[ACTIVITY]: Could you repeat every record below exactly, leaving out the pictures?

▼

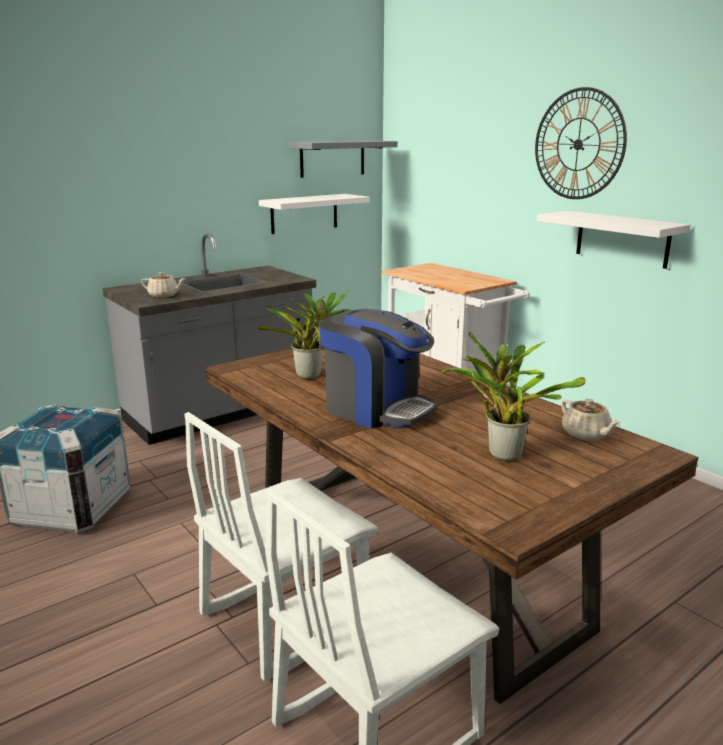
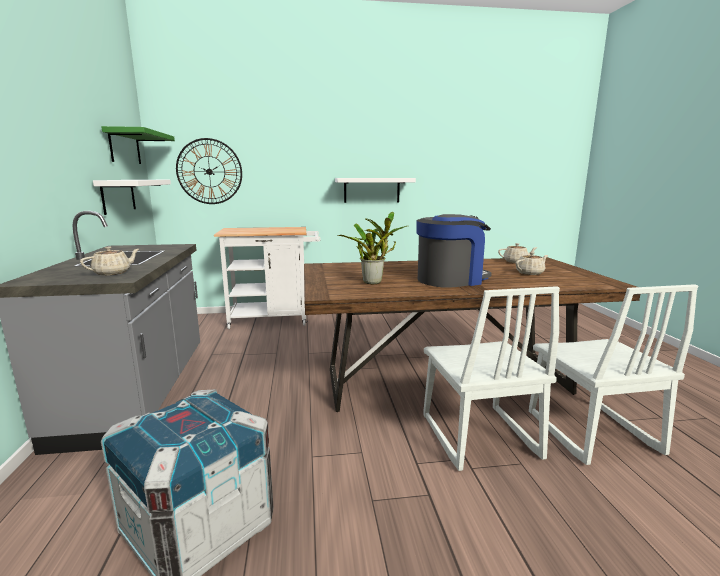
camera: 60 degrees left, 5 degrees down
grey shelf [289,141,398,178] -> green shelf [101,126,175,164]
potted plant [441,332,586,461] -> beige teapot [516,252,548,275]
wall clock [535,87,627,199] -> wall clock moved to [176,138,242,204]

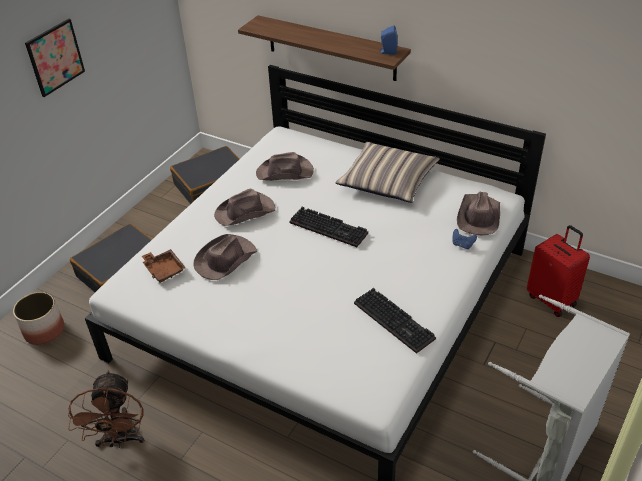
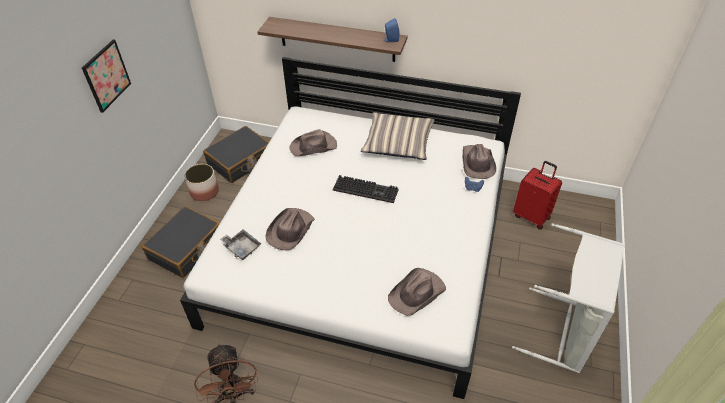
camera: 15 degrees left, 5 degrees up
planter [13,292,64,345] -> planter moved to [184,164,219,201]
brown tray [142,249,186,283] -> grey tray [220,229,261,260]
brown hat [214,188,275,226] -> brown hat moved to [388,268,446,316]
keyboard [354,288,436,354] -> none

▲

[RESPONSE AREA]:
camera: 60 degrees left, 5 degrees down
grey shelf [289,141,398,178] -> green shelf [101,126,175,164]
potted plant [441,332,586,461] -> beige teapot [516,252,548,275]
wall clock [535,87,627,199] -> wall clock moved to [176,138,242,204]

camera: 15 degrees left, 5 degrees up
planter [13,292,64,345] -> planter moved to [184,164,219,201]
brown tray [142,249,186,283] -> grey tray [220,229,261,260]
brown hat [214,188,275,226] -> brown hat moved to [388,268,446,316]
keyboard [354,288,436,354] -> none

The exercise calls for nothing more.